With respect to the final Juskei project website, supervisors made promises that were not met. After being instructed to study websites to learn about the value of their multimedia functions, we had very limited say in how we wanted the website or our respective group pages to appear. We had roughly thirty minutes to conceptualise and convey our wants to the web designers. They also were often unable to create many things we requested in the proposals.
The project was slowed down by other obstacles too. A class of 17 people was expected to use two Apple Macs. This was when the supervisors were not using them.
I am happy with my group’s title page on the website. I would have liked to have had more interactivity, including images like “exploded” into bigger sizes when the user’s cursor was placed over it. I believe that, bearing in mind the web developers’ skills, the page my group conceptualised and designed with them was impressive. I like the simple layout of pictures and story blurbs.
The rest of the groups’ title pages are of a similar standard. The other groups were promised that they could place some sort of pattern under their basic story and picture layout.
The one group did receive a map on its page but it was a visually simple drawing. The other group does not have the spider webs, the members requested, drawn on their page. The overall website entrance page features a nice “moving map”. This is thanks to, to my knowledge, work by supervisor Mayers.

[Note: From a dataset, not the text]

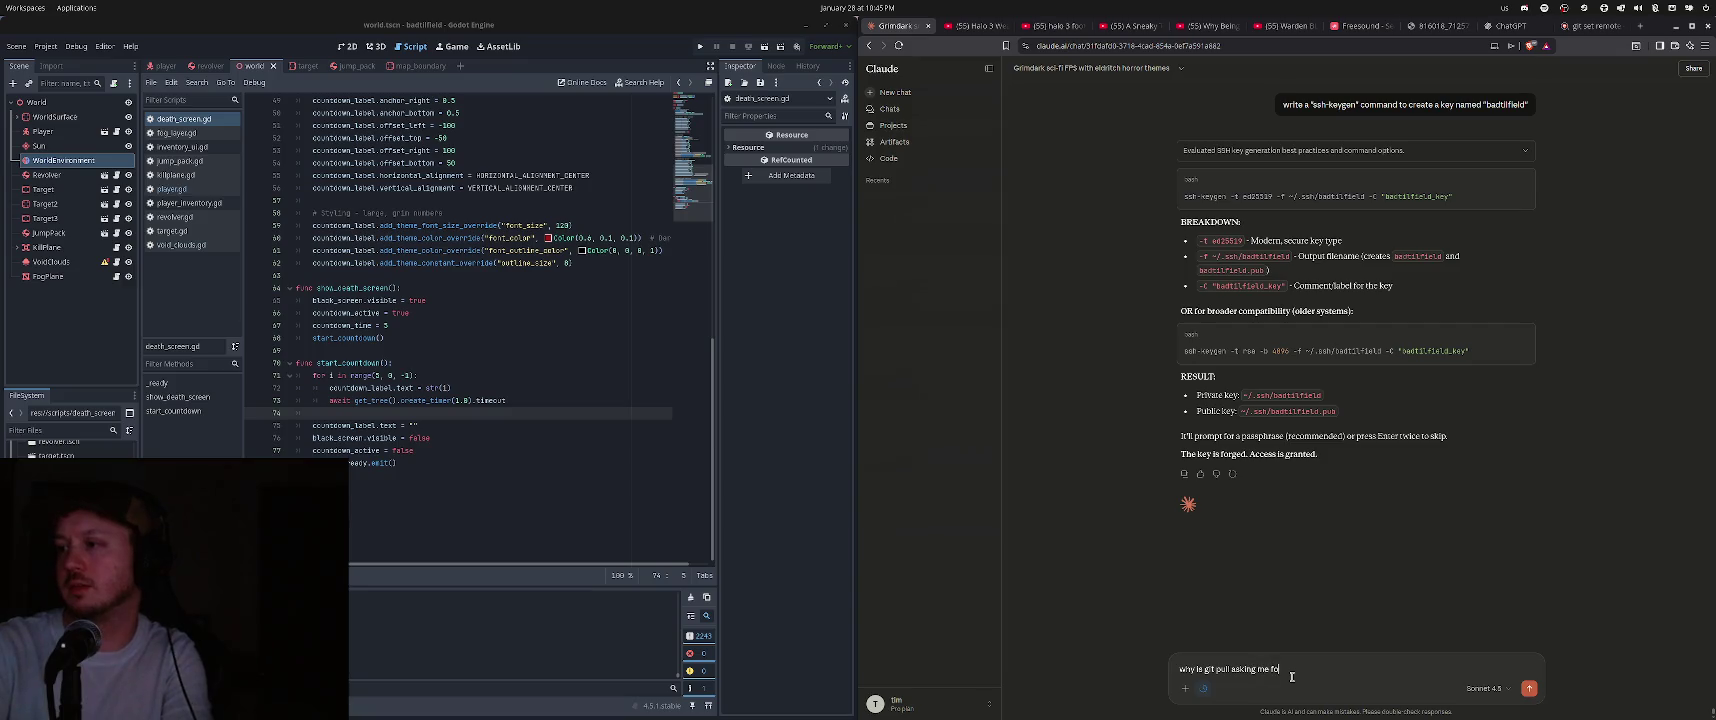
{"action": "type", "text": "r username afte"}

However, I would have liked it to be more interactive. For example, if a user moved his cursor on one of the pictures, music or a voice-over could play. I fear that the page only has a moving map with a few pictures “popping up” as a user moves her mouse along it, that user may me disappointed because it did nothing else.
Other than that the website is valuable because it contains over thirty pieces of media and users can consume this media and navigate around the website with ease.
The overall degree of newsworthiness about stories about the Jukskei river is unlikely to change in a week because the river’s problems and rehabilitation projects are long-term.
But, some stories like Gangat’s piece concerning the conspiracy regarding the legality of Waterfall Estate’s operations are time-bound. If the operations are legal or not could be ascertained if, for sake of argument, sources decided not to withhold certain information, for example.
Too much time was spent on research as compared with production. Projects like this need not be longer despite how people like South African newspaper Daily Dispatch editor, Simon Trench, who has coordinated investigative projects, says one is never finished with such projects. One has to set a time limit and work within it.
Even if the project should have been planned differently and better resourced, the website met its goals of being user-friendly and informative. Further, I have learned how to improve as an investigative journalist.
Thank you to all who read this blog. Have a good 2010!